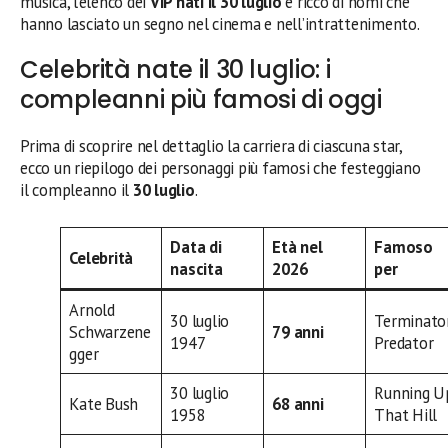
musica, l’elenco dei
VIP nati il 30 luglio
è ricco di nomi che
hanno lasciato un segno nel cinema e nell’intrattenimento.
Celebrità nate il 30 luglio: i
compleanni più famosi di oggi
Prima di scoprire nel dettaglio la carriera di ciascuna star,
ecco un riepilogo dei personaggi più famosi che festeggiano
il compleanno il
30 luglio
.
Data di
Età nel
Famoso
Celebrità
nascita
2026
per
Arnold
30 luglio
Terminator
Schwarzene
79 anni
1947
Predator
gger
30 luglio
Running U
Kate Bush
68 anni
1958
That Hill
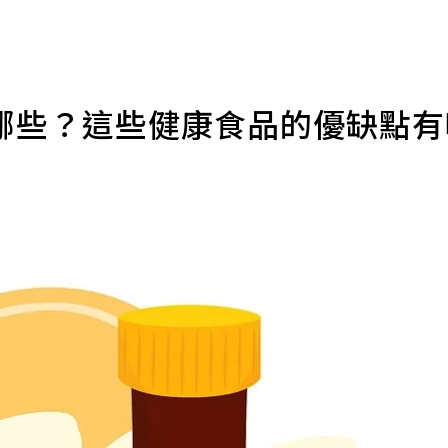
哪些？這些健康食品的優缺點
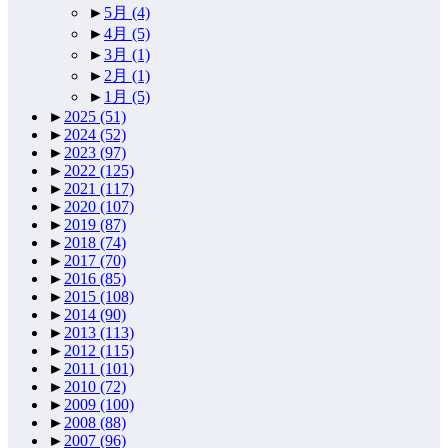
►
5月
(4)
►
4月
(5)
►
3月
(1)
►
2月
(1)
►
1月
(5)
►
2025
(51)
►
2024
(52)
►
2023
(97)
►
2022
(125)
►
2021
(117)
►
2020
(107)
►
2019
(87)
►
2018
(74)
►
2017
(70)
►
2016
(85)
►
2015
(108)
►
2014
(90)
►
2013
(113)
►
2012
(115)
►
2011
(101)
►
2010
(72)
►
2009
(100)
►
2008
(88)
►
2007
(96)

________________________________________

TASK TO COMPLETE: Only a number is wanted here: how many lines of the data hold the string "famosi".

OUTPUT OF THE TASK: 2